Data entries:
★ ★ ★ ★ ★ ★ ★

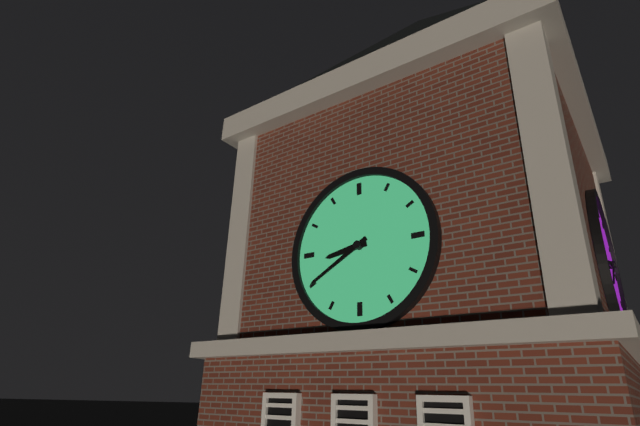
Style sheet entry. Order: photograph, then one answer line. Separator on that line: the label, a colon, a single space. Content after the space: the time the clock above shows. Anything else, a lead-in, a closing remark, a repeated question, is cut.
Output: 8:40
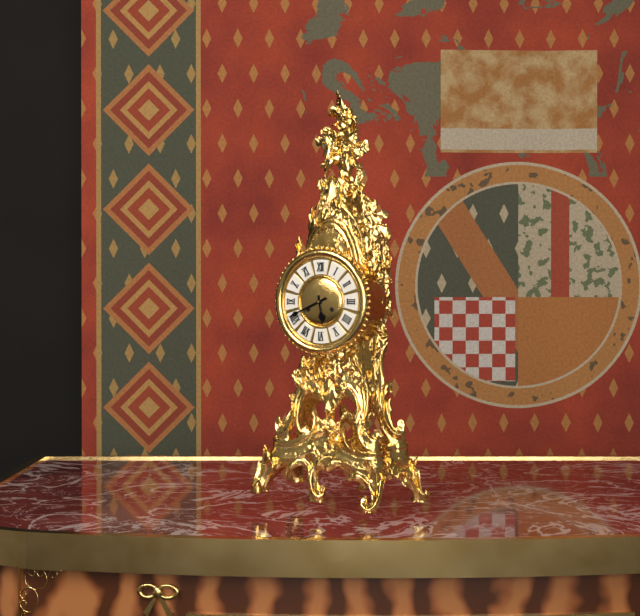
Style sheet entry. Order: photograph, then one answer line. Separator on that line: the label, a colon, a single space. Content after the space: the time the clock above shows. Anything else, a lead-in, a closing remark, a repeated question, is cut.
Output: 5:41
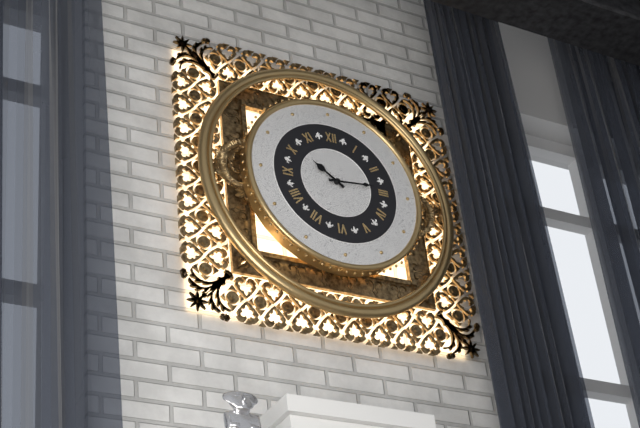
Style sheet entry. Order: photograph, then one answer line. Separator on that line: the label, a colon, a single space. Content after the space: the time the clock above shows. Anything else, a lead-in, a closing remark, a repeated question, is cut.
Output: 10:14
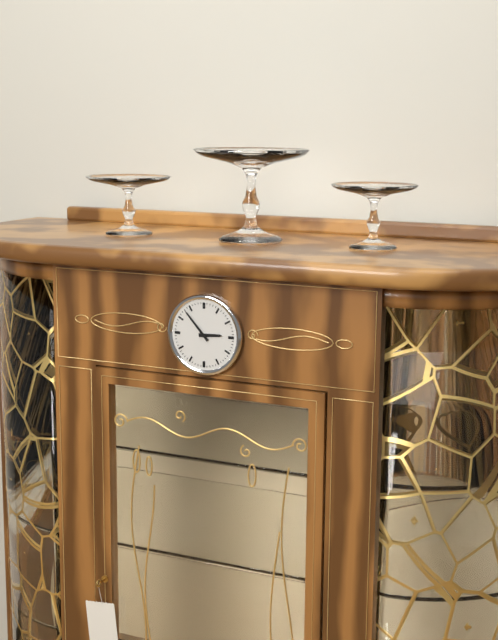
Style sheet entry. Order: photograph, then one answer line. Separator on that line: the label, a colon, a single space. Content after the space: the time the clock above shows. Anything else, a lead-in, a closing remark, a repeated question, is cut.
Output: 2:53
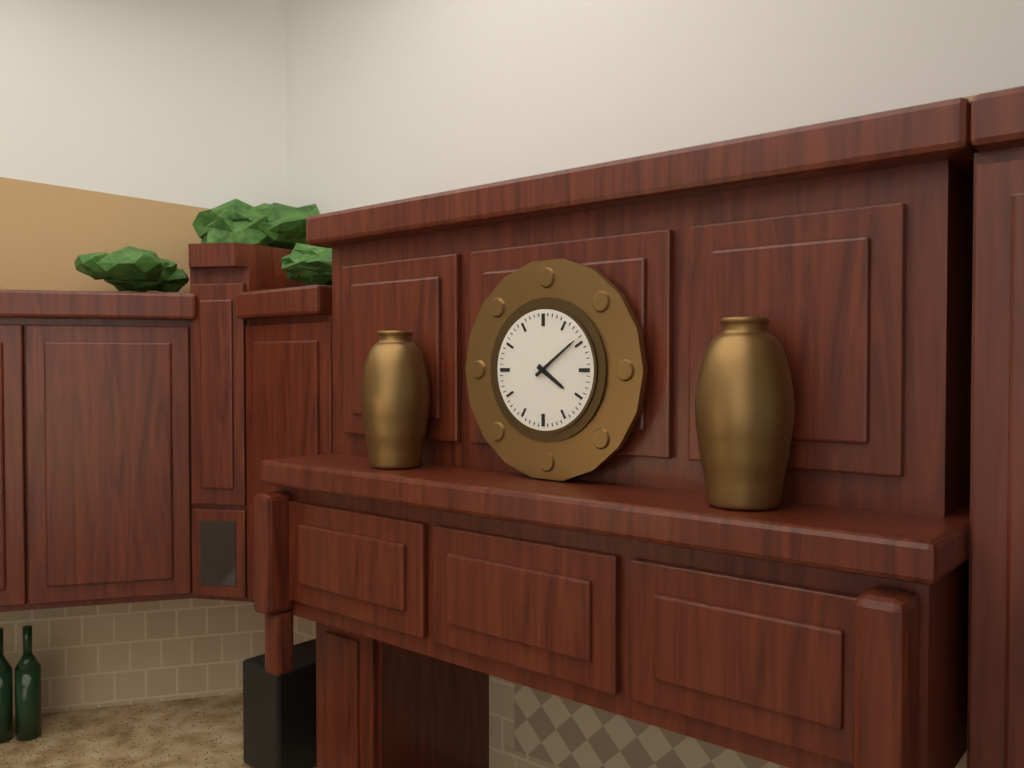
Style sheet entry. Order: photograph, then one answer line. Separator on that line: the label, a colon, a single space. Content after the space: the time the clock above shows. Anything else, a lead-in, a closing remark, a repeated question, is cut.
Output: 4:09
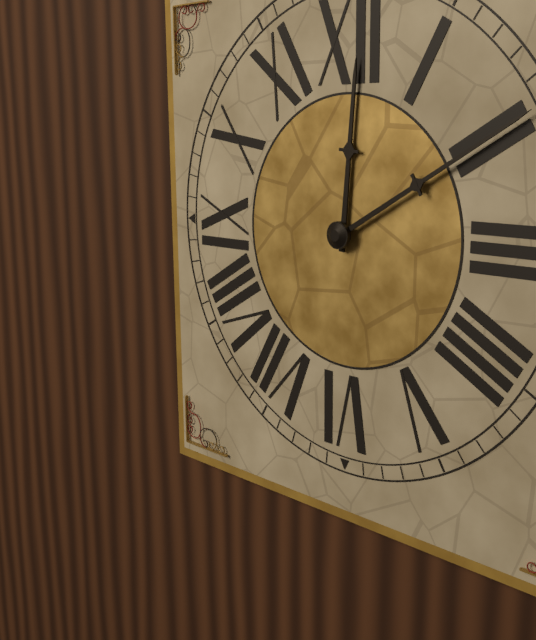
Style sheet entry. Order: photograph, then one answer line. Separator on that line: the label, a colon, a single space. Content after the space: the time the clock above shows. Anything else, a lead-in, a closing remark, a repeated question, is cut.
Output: 12:10
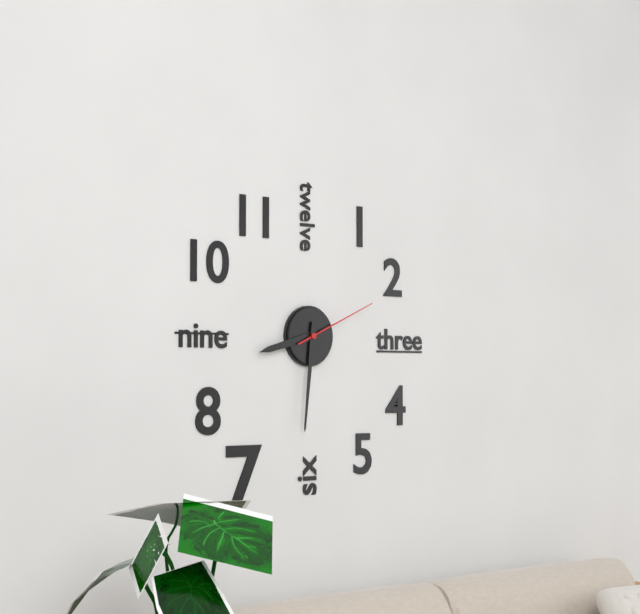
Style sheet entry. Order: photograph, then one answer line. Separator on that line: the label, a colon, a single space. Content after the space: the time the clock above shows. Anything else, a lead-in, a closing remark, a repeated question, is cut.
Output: 8:31:11
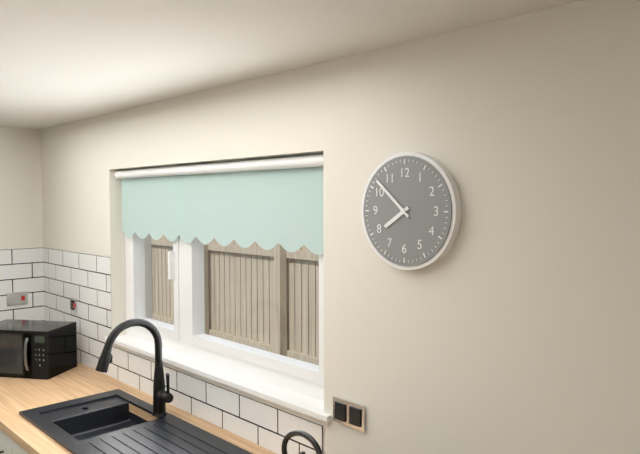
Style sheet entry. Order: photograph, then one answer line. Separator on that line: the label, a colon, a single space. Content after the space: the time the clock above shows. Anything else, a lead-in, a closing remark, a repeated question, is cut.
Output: 7:52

★ ★ ★ ★ ★ ★ ★

• Exercise goal:
Lay out the listing above as a two-column CSV with the headers "prompt" and "reply", one row per clock. Put each field in quotes, turn any line breaks into spaces, and leave the pictures out.

• Solution to the exercise:
prompt,reply
"Style sheet entry. Order: photograph, then one answer line. Separator on that line: the label, a colon, a single space. Content after the space: the time the clock above shows. Anything else, a lead-in, a closing remark, a repeated question, is cut. Output:","8:40"
"Style sheet entry. Order: photograph, then one answer line. Separator on that line: the label, a colon, a single space. Content after the space: the time the clock above shows. Anything else, a lead-in, a closing remark, a repeated question, is cut. Output:","5:41"
"Style sheet entry. Order: photograph, then one answer line. Separator on that line: the label, a colon, a single space. Content after the space: the time the clock above shows. Anything else, a lead-in, a closing remark, a repeated question, is cut. Output:","10:14"
"Style sheet entry. Order: photograph, then one answer line. Separator on that line: the label, a colon, a single space. Content after the space: the time the clock above shows. Anything else, a lead-in, a closing remark, a repeated question, is cut. Output:","2:53"
"Style sheet entry. Order: photograph, then one answer line. Separator on that line: the label, a colon, a single space. Content after the space: the time the clock above shows. Anything else, a lead-in, a closing remark, a repeated question, is cut. Output:","4:09"
"Style sheet entry. Order: photograph, then one answer line. Separator on that line: the label, a colon, a single space. Content after the space: the time the clock above shows. Anything else, a lead-in, a closing remark, a repeated question, is cut. Output:","12:10"
"Style sheet entry. Order: photograph, then one answer line. Separator on that line: the label, a colon, a single space. Content after the space: the time the clock above shows. Anything else, a lead-in, a closing remark, a repeated question, is cut. Output:","8:31:11"
"Style sheet entry. Order: photograph, then one answer line. Separator on that line: the label, a colon, a single space. Content after the space: the time the clock above shows. Anything else, a lead-in, a closing remark, a repeated question, is cut. Output:","7:52"